*How to complete this task:*
Return the stretch from the line with "Figure 3. Robustness" through the line with "Figure 10. CO" in the data below, character for character, skipping all pictures.

*Data records:*
=== Section Start ===
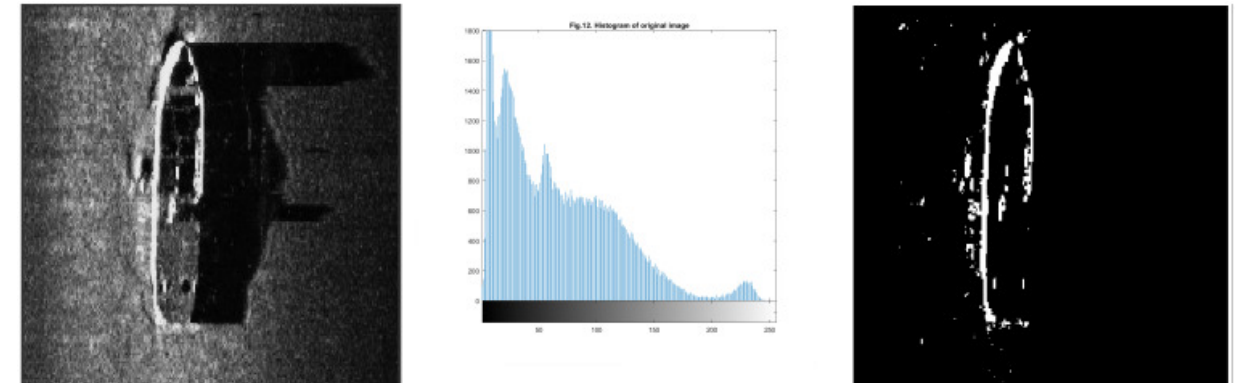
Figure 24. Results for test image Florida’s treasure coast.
=== Section End ===
=== Section Start ===
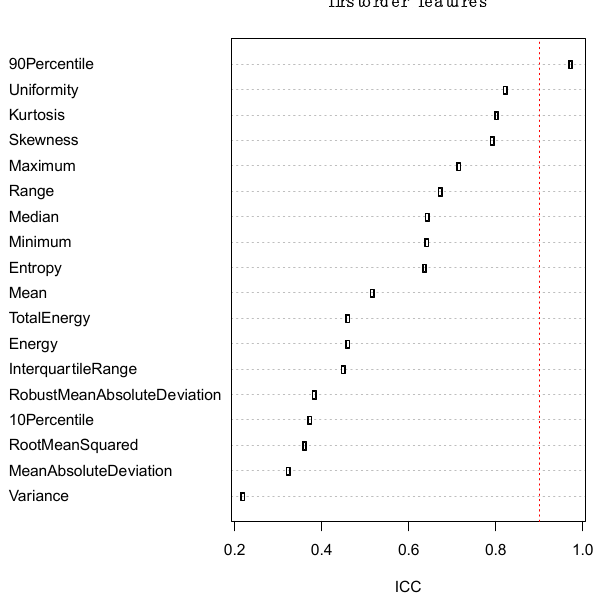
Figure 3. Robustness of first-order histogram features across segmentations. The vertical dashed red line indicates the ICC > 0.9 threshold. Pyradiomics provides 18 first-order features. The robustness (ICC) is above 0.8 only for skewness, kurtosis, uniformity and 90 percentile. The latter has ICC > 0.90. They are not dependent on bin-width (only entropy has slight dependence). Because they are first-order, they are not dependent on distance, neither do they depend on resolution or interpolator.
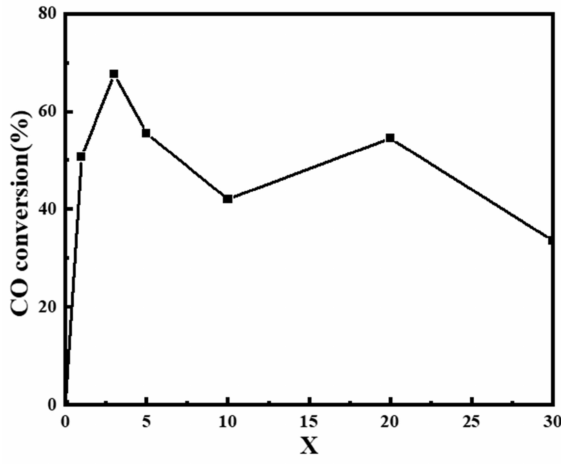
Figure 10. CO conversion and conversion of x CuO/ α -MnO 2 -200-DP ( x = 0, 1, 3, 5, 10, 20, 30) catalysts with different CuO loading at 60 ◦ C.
=== Section End ===
*Answer to the exercise:*
Figure 3. Robustness of first-order histogram features across segmentations. The vertical dashed red line indicates the ICC > 0.9 threshold. Pyradiomics provides 18 first-order features. The robustness (ICC) is above 0.8 only for skewness, kurtosis, uniformity and 90 percentile. The latter has ICC > 0.90. They are not dependent on bin-width (only entropy has slight dependence). Because they are first-order, they are not dependent on distance, neither do they depend on resolution or interpolator.
Figure 10. CO conversion and conversion of x CuO/ α -MnO 2 -200-DP ( x = 0, 1, 3, 5, 10, 20, 30) catalysts with different CuO loading at 60 ◦ C.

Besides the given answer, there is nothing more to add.